Let us examine what happens to the individual states

${\displaystyle {\mathbf {e_{1}}}={\begin{bmatrix}1\\0\\0\\0\end{bmatrix}},\quad {\mathbf {e_{2}}}={\begin{bmatrix}0\\1\\0\\0\end{bmatrix}},\quad {\mathbf {e_{3}}}={\begin{bmatrix}0\\0\\1\\0\end{bmatrix}},\quad {\mathbf {e_{4}}}={\begin{bmatrix}0\\0\\0\\1\end{bmatrix}}.}$
Examining ${\textstyle {\mathbf {e_{2}}}}$, we can see the 2nd column of ${\textstyle P}$ is
${\displaystyle {\begin{bmatrix}0\\1\\0\\0\end{bmatrix}}}$
so the second state is stationary (${\textstyle P^{n}{\mathbf {e_{2}}}={\mathbf {e_{2}}}}$ for all ${\textstyle n}$). Likewise, ${\textstyle P^{n}{\mathbf {e_{3}}}={\mathbf {e_{3}}}}$.

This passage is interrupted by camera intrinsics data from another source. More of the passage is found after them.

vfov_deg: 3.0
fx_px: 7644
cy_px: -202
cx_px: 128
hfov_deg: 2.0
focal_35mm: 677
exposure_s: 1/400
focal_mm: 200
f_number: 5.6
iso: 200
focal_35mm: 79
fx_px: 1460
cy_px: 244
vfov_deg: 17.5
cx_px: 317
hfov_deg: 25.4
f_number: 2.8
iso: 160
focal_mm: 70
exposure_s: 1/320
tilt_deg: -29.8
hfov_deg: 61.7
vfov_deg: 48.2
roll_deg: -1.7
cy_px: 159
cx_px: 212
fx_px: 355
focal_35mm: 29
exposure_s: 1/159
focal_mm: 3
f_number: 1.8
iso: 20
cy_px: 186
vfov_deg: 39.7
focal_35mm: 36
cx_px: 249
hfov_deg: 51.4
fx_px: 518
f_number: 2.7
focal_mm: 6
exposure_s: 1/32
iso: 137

Examining ${\textstyle {\mathbf {e_{1}}}}$, we can see that every iteration this state has probability ${\textstyle 1/2}$ of becoming third state and ${\textstyle 1/2}$ of remaining the same (by the first column of ${\textstyle P}$). Since ${\textstyle {\mathbf {e_{3}}}}$ is stationary, this means that

${\displaystyle P^{n}{\mathbf {e_{1}}}={\frac {1}{2^{n}}}{\mathbf {e_{1}}}+\left(1-{\frac {1}{2^{n}}}\right){\mathbf {e_{3}}}}$
, so as ${\textstyle n}$ goes to infinity, the probability of ${\textstyle {\mathbf {e_{1}}}}$ becoming the third state goes to one.

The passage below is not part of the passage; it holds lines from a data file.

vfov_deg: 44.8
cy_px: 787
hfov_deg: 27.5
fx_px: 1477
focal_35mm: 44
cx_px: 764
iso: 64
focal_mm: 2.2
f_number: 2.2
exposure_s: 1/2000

Similarly, as the number of iterations increases, the probability of ${\textstyle {\mathbf {e_{4}}}}$ becoming the second state goes to one.

Putting this all together, we have that the probability of ending up in the second state as ${\textstyle n\rightarrow \infty }$ is the sum of the probabilities of starting in the second and fourth states, i.e., ${\textstyle {\frac {7}{11}}}$, while by the same reasoning the probability of ending up in the third state is ${\textstyle {\frac {4}{11}}}$ (the remaining states have probability zero). This means our answer is

${\displaystyle \lim _{n\rightarrow \infty }P^{n}{\mathbf {x_{0}}}=\color {blue}{\begin{bmatrix}0\\7/11\\4/11\\0\end{bmatrix}}.}$